Dataset entries
_ _ _

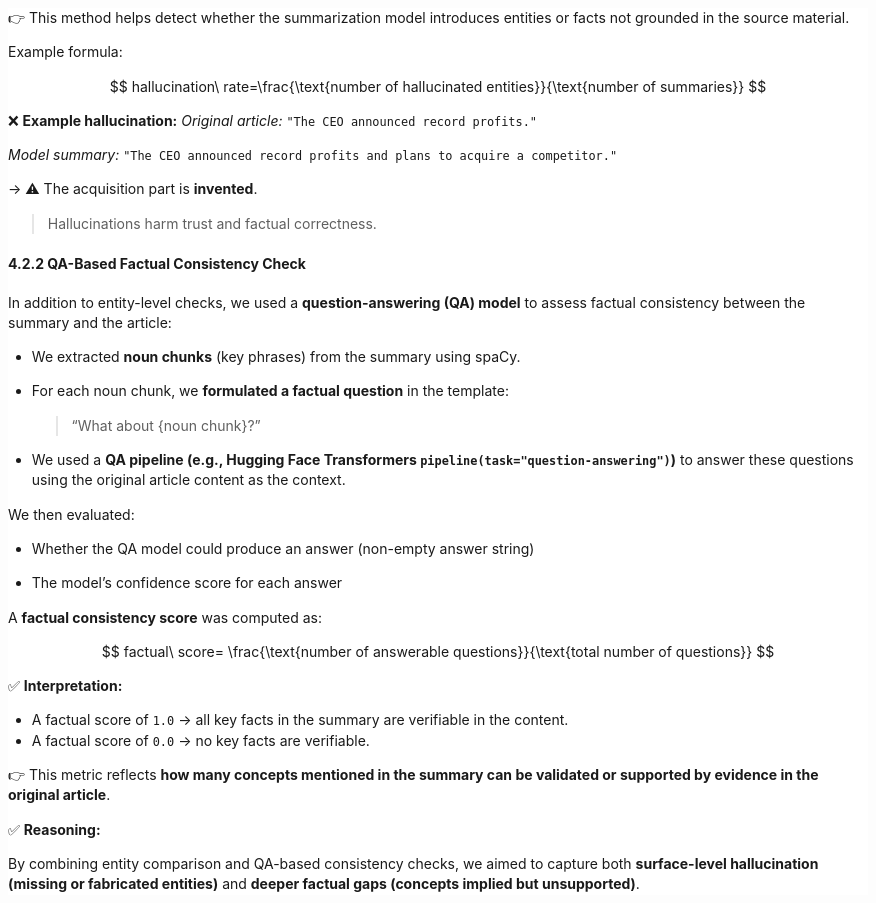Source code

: 👉 This method helps detect whether the summarization model introduces entities or facts not grounded in the source material.

Example formula:

$$
hallucination\ rate=\frac{\text{number of hallucinated entities}}{\text{number of summaries}}
$$

❌ **Example hallucination:**
*Original article:*
`"The CEO announced record profits."`

*Model summary:*
`"The CEO announced record profits and plans to acquire a competitor."`

→ ⚠️ The acquisition part is **invented**.

> Hallucinations harm trust and factual correctness.

#### 4.2.2 **QA-Based Factual Consistency Check**

In addition to entity-level checks, we used a **question-answering (QA) model** to assess factual consistency between the summary and the article:

-   We extracted **noun chunks** (key phrases) from the summary using spaCy.
    
-   For each noun chunk, we **formulated a factual question** in the template:
    
    > “What about {noun chunk}?”
    
-   We used a **QA pipeline (e.g., Hugging Face Transformers `pipeline(task="question-answering")`)** to answer these questions using the original article content as the context.
    

We then evaluated:

-   Whether the QA model could produce an answer (non-empty answer string)
    
-   The model’s confidence score for each answer
    

A **factual consistency score** was computed as:

$$
factual\ score= \frac{\text{number of answerable questions}}{\text{total number of questions}}
$$

✅ **Interpretation:**

 - A factual score of `1.0` → all key facts in the summary are verifiable in the content. 
 - A factual score of `0.0` → no key facts are verifiable.

👉 This metric reflects **how many concepts mentioned in the summary can be validated or supported by evidence in the original article**.

✅ **Reasoning:**

By combining entity comparison and QA-based consistency checks, we aimed to capture both **surface-level hallucination (missing or fabricated entities)** and **deeper factual gaps (concepts implied but unsupported)**.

_ _ _

- [PROMPT] Reproduce the text of every entry above verbatim, leaving out the pictures.

- [OUTPUT BELOW]
Source code

: 👉 This method helps detect whether the summarization model introduces entities or facts not grounded in the source material.

Example formula:

$$
hallucination\ rate=\frac{\text{number of hallucinated entities}}{\text{number of summaries}}
$$

❌ **Example hallucination:**
*Original article:*
`"The CEO announced record profits."`

*Model summary:*
`"The CEO announced record profits and plans to acquire a competitor."`

→ ⚠️ The acquisition part is **invented**.

> Hallucinations harm trust and factual correctness.

#### 4.2.2 **QA-Based Factual Consistency Check**

In addition to entity-level checks, we used a **question-answering (QA) model** to assess factual consistency between the summary and the article:

-   We extracted **noun chunks** (key phrases) from the summary using spaCy.
    
-   For each noun chunk, we **formulated a factual question** in the template:
    
    > “What about {noun chunk}?”
    
-   We used a **QA pipeline (e.g., Hugging Face Transformers `pipeline(task="question-answering")`)** to answer these questions using the original article content as the context.
    

We then evaluated:

-   Whether the QA model could produce an answer (non-empty answer string)
    
-   The model’s confidence score for each answer
    

A **factual consistency score** was computed as:

$$
factual\ score= \frac{\text{number of answerable questions}}{\text{total number of questions}}
$$

✅ **Interpretation:**

 - A factual score of `1.0` → all key facts in the summary are verifiable in the content. 
 - A factual score of `0.0` → no key facts are verifiable.

👉 This metric reflects **how many concepts mentioned in the summary can be validated or supported by evidence in the original article**.

✅ **Reasoning:**

By combining entity comparison and QA-based consistency checks, we aimed to capture both **surface-level hallucination (missing or fabricated entities)** and **deeper factual gaps (concepts implied but unsupported)**.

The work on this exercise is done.